> _Problem statement_
Write out, precisely and in full, each line of the material.

-------- Provided records

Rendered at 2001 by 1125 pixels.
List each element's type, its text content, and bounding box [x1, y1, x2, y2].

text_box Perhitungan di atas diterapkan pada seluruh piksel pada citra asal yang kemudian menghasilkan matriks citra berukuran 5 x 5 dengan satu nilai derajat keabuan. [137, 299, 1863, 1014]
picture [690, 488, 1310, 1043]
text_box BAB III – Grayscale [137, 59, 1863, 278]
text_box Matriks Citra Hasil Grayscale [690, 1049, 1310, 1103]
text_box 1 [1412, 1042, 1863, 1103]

----------------

> _Exercise answer_
Rendered at 2001 by 1125 pixels.
List each element's type, its text content, and bounding box [x1, y1, x2, y2].

text_box Perhitungan di atas diterapkan pada seluruh piksel pada citra asal yang kemudian menghasilkan matriks citra berukuran 5 x 5 dengan satu nilai derajat keabuan. [137, 299, 1863, 1014]
picture [690, 488, 1310, 1043]
text_box BAB III – Grayscale [137, 59, 1863, 278]
text_box Matriks Citra Hasil Grayscale [690, 1049, 1310, 1103]
text_box 1 [1412, 1042, 1863, 1103]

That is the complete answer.